# The Versitile Carolina Mustard BBQ Sauce



## cats49er (May 30, 2016)

The Versatile  Carolina Mustard BBQ Sauce                                                                                                        ​1/2  gal. white vinegar​5   cups  yellow mustard​1 1/2  cups  white sugar
6  tsp   salt
12  Tbsp  brown sugar
3   Tbsp   worcestershire sauce
3   Tbsp   soy sauce
4   tsp   black pepper 
3   tsp    white pepper
2  tsp    hot sauce      
Mix all  ingredients  in a pot and bring to a boil.Then simmer for 10 minutes.Best to let cool  and place in refrigerator  over night.           Best served at room temp.
This sauce goes well with chicken and pork.Sometimes with pork I will cut the mustard in half for a thinner sauce for pulled pork.I also use this sauce to  baste chickens with just before pulling ..I like white vinegar best but you can use apply cider if you want for a stronger vinegar flavor.
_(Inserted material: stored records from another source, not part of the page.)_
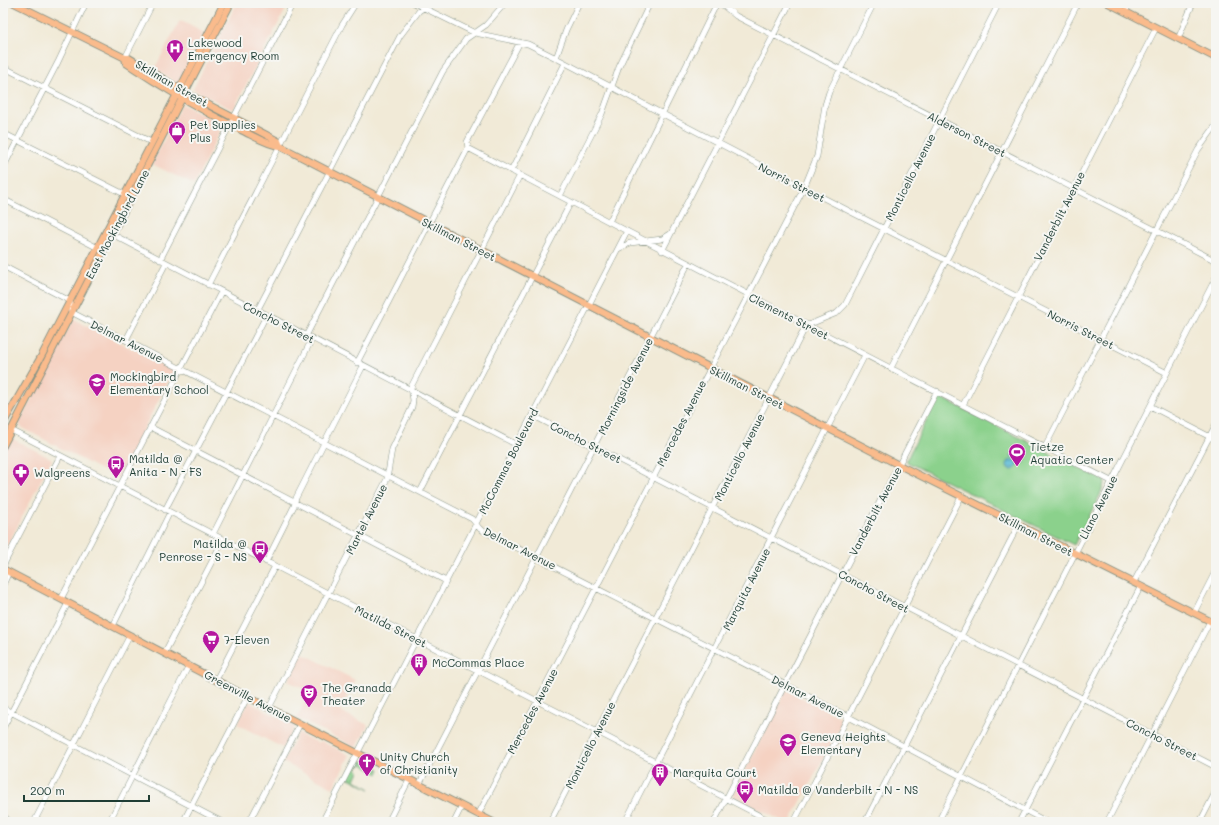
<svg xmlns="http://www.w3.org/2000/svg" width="1219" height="825" viewBox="0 0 1219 825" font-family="Mali,sans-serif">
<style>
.built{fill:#f5d2c2}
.grass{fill:url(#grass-dots);stroke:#558760}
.park{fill:#8bd18c;stroke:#558760}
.water{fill:url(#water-rules);stroke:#3c7c85}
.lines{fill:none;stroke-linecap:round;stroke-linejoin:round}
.minor-casing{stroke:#889486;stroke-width:6}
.major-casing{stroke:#889486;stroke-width:8}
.minor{stroke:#fff;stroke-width:5}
.major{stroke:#fabb8c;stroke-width:6}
.labels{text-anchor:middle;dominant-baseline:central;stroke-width:4;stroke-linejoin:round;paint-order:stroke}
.poi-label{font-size:11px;fill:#1f3d34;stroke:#f6f6f2;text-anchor:start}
.street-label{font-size:11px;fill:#1f3d34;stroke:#f6f6f2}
</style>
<defs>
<pattern id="grass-dots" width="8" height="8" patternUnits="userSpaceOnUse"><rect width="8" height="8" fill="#8bd18c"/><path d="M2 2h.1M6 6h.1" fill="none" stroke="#71ab73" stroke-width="1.8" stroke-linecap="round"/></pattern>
<pattern id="water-rules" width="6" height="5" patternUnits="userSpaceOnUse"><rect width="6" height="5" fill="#58bad6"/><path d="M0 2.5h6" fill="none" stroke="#4898ae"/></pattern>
</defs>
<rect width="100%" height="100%" fill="#f6f6f2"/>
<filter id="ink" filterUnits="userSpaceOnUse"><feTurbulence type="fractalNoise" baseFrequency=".025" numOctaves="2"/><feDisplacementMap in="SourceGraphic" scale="8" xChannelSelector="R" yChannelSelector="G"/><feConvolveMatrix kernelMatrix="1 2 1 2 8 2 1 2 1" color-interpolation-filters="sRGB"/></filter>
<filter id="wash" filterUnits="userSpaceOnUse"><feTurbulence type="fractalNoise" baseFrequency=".012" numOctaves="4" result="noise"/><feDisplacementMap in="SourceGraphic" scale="16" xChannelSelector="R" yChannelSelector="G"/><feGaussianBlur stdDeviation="0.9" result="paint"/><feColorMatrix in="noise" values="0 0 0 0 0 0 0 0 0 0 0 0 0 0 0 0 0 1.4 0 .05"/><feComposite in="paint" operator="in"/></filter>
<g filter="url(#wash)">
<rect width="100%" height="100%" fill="#f1ead7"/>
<path class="built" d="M237,3H289L233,110L193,89Z
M180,20L204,33L179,81L175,82L155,68Z
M182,104L223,125L194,185L152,164Z
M73,319L174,370L118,479L21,427L19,423Z
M11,438L52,459L3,554V452Z
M302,653L355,680L340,711L368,725L357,746H353L297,718L310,692L288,681Z
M786,690L844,719L790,822H784L732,795Z
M249,702L295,726L283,748L237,724Z
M298,733L318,743L321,741L350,755L333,788L283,762Z"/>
<path class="grass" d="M358,759L380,769L378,774L362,764L357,768L359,771L355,780L370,789L347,777Z"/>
<path class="park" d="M940,397L1105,481L1100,495L1074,545L907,462V459L937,399Z"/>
<path class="water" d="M1014,452L1026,458L1023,464L1011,456Z
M1007 465a5 5 0 1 1 10 0a5 5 0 1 1-10 0Z"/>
</g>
<g filter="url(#ink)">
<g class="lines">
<defs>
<path id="minor" d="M414,3L475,33L528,44L556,58L804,188L1167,373
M720,3L736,16L1216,261
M1125,12L1130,3
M1178,39L1193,3
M125,58L153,3
M556,58L566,30L579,3
M3,67L151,142
M3,133L128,196
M468,148C682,260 896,372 1111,481
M3,168L58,62L86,3
M511,171L565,63
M560,196L602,114L619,67L650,3
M3,199L100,249
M609,222L717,3
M106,231L517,445
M618,249L630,243L662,239L670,234
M662,251L790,3
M160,260L293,3
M3,266L70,301L71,312L75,314L472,519L480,529L845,715L1047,822
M208,285L342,25L356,3
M257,311L400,36L419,11L431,3
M306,336L443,71L466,39L486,25L505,3
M126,340L166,263
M357,363L468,148L467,142L520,42
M891,368L1078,3
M963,405L1156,28
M1150,406L1216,440
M532,415L1216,767
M150,427L446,581
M11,430L772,822
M1045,447L1198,150L1216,125
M420,492L571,202
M165,510L266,316
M213,534L312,339
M266,562L294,506L296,498L363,366
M3,566L60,456
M1134,582L1216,424
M3,585L9,572
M61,599L221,292
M1194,613L1216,570
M113,626L170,512
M165,652L223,540
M216,680L275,566
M3,708L222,822
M269,708L387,479L392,449L412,407L413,400L411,387L520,175
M3,728L68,603
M419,785L688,264
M3,815L10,822
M478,815L804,188L817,156L825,105L829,92L874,3
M34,822L130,635
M109,822L189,665
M183,822L248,696
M249,822L300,724
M322,822L627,231
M388,822L409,780
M454,822L462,806
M550,822L805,328L808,325L837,313L845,305L999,3
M625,822L865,355
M714,822L937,391
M794,822L961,497
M865,822L1019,524
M938,822L1216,277
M1019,822L1141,586
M1107,822L1210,621
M1200,822L1216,791"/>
<path id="major" d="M14,3L125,58H129L186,93L278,141L280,146
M1108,3L1216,58
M125,58L126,63C163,88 201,110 241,130C252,135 267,145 280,146L895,463L1216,624
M3,424L42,355L224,3
M3,446L231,3
M3,569L269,708L493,822"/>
</defs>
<use href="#minor" class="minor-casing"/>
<use href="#major" class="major-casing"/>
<use href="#minor" class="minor"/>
<use href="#major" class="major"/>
</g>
</g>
<defs>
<symbol id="hospital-pin" viewBox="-11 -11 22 30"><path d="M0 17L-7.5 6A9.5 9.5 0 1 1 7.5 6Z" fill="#b5179e" stroke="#f6f6f2"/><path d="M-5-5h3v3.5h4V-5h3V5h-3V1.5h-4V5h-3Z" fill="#fff"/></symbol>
<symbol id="shop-pin" viewBox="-11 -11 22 30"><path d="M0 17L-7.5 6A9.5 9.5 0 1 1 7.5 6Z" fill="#b5179e" stroke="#f6f6f2"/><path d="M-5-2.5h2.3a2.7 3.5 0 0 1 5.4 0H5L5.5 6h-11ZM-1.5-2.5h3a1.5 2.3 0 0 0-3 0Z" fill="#fff"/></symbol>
<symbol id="school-pin" viewBox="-11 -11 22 30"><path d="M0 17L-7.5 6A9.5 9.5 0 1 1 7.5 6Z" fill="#b5179e" stroke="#f6f6f2"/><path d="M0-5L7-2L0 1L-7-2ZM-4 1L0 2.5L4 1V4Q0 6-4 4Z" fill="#fff"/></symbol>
<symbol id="stadium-pin" viewBox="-11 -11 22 30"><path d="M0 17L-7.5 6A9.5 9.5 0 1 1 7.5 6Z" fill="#b5179e" stroke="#f6f6f2"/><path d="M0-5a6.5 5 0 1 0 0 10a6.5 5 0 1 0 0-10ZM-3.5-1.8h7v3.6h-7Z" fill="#fff"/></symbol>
<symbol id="bus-pin" viewBox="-11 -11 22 30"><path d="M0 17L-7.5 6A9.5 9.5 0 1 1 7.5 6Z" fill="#b5179e" stroke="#f6f6f2"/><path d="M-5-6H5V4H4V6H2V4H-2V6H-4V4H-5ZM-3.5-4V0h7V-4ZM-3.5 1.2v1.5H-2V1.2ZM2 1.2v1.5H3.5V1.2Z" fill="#fff"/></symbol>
<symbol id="pharmacy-pin" viewBox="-11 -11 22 30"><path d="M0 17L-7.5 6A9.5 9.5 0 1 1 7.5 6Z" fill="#b5179e" stroke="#f6f6f2"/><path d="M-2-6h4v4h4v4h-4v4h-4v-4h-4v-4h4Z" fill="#fff"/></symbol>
<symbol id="supermarket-pin" viewBox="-11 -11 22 30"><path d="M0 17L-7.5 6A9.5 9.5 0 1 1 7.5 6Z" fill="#b5179e" stroke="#f6f6f2"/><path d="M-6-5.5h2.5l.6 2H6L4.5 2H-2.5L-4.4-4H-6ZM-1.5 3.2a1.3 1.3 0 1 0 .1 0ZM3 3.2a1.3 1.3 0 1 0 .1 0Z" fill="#fff"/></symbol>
<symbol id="building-pin" viewBox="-11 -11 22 30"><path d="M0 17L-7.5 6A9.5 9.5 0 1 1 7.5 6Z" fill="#b5179e" stroke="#f6f6f2"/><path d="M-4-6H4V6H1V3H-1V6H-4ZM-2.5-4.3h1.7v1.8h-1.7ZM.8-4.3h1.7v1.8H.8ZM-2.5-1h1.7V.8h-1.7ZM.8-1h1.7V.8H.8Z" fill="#fff"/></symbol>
<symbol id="theatre-pin" viewBox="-11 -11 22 30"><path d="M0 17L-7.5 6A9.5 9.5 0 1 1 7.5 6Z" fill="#b5179e" stroke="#f6f6f2"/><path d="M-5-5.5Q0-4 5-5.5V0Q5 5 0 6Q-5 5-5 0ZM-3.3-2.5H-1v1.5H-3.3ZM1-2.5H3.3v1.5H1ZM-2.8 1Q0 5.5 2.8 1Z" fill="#fff"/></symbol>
<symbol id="church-pin" viewBox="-11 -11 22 30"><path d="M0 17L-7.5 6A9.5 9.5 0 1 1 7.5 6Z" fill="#b5179e" stroke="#f6f6f2"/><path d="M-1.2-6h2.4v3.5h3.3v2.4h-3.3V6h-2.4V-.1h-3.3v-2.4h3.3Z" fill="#fff"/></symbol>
</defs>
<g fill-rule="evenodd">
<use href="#hospital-pin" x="165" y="38" width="20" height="27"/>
<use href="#shop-pin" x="167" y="120" width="20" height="27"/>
<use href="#school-pin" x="87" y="372" width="20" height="27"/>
<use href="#stadium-pin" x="1007" y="442" width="20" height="27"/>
<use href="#bus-pin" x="106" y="454" width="20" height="27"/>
<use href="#pharmacy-pin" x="11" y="462" width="20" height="27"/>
<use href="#bus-pin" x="250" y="539" width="20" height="27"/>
<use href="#supermarket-pin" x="201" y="629" width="20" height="27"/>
<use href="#building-pin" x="409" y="652" width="20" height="27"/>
<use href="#theatre-pin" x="299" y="683" width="20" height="27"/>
<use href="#school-pin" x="778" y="732" width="20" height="27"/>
<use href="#church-pin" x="357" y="752" width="20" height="27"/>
<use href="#building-pin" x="650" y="762" width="20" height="27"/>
<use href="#bus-pin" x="735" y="779" width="20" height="27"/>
</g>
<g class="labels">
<g class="poi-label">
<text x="188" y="42">Lakewood<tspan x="188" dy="13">Emergency Room</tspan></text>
<text x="190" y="124">Pet Supplies<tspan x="190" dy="13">Plus</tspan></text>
<text x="110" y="376">Mockingbird<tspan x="110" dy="13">Elementary School</tspan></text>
<text x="1030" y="446">Tietze<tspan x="1030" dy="13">Aquatic Center</tspan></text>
<text x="129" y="458">Matilda @<tspan x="129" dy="13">Anita - N - FS</tspan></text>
<text x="34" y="472">Walgreens</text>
<text x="247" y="543" text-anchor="end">Matilda @<tspan x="247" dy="13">Penrose - S - NS</tspan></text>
<text x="224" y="639">7-Eleven</text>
<text x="432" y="662">McCommas Place</text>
<text x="322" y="687">The Granada<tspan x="322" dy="13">Theater</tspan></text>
<text x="801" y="736">Geneva Heights<tspan x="801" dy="13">Elementary</tspan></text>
<text x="380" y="756">Unity Church<tspan x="380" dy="13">of Christianity</tspan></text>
<text x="673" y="772">Marquita Court</text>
<text x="758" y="789">Matilda @ Vanderbilt - N - NS</text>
</g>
<g class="street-label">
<text transform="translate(172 83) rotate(30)">Skillman Street</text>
<text transform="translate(967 134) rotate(27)">Alderson Street</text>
<text transform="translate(910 177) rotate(-63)">Monticello Avenue</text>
<text transform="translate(792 182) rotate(27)">Norris Street</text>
<text transform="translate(1059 216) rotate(-63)">Vanderbilt Avenue</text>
<text transform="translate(117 224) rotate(-62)">East Mockingbird Lane</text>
<text transform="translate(459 239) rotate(27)">Skillman Street</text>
<text transform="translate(789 316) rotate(27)">Clements Street</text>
<text transform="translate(279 322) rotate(27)">Concho Street</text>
<text transform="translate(1081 329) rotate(27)">Norris Street</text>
<text transform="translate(127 341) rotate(27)">Delmar Avenue</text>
<text transform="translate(625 386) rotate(-63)">Morningside Avenue</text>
<text transform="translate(747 387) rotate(27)">Skillman Street</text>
<text transform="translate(681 423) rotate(-63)">Mercedes Avenue</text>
<text transform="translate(586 442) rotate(27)">Concho Street</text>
<text transform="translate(739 457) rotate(-63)">Monticello Avenue</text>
<text transform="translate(508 461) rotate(-63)">McCommas Boulevard</text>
<text transform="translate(1098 507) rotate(-63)">Llano Avenue</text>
<text transform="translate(875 511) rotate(-62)">Vanderbilt Avenue</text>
<text transform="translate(366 519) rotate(-63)">Martel Avenue</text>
<text transform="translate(1036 534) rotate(27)">Skillman Street</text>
<text transform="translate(520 548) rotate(27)">Delmar Avenue</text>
<text transform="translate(746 589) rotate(-63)">Marquita Avenue</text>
<text transform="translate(874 591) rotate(28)">Concho Street</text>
<text transform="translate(391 626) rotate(27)">Matilda Street</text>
<text transform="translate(248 696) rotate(28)">Greenville Avenue</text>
<text transform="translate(808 696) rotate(27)">Delmar Avenue</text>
<text transform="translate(532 711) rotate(-62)">Mercedes Avenue</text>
<text transform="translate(1162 739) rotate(27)">Concho Street</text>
<text transform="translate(590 745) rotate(-63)">Monticello Avenue</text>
</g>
</g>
<rect width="1219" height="825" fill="none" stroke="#f6f6f2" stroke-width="16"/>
<path d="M24 795v6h125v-6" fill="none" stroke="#1f3d34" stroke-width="2"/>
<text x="30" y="795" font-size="12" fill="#1f3d34" stroke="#f6f6f2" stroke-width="3" paint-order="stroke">200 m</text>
</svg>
The sauce does not taste very good to me me while I am making it.I think it has to cool and the flavors blend over night  to be at it's best.I use it on the table at room temp for a dipping sauce .You can  change the sweetness by adding or subtracting one table spoon at a time of brown sugar..And if you want heat cayenne powder will do it ,but add just a little at a time because with this recipe small changes make a big difference. I hope you will take this recipe and make subtle changes and make it your own.           Stacy


----------



## miniedmo (Jun 7, 2016)

Thank you Cat, I will give this a try.


----------



## sauced (Jun 16, 2016)

Thanks Cat. Gotta give it a try. I used to get my South Carolina sauce from a BBQ place in Columbia. Now maybe I can replicate it.


----------



## cats49er (Jun 16, 2016)

That's good.Just remember a little change in the ingredients can make a big difference in taste.Good luck.


----------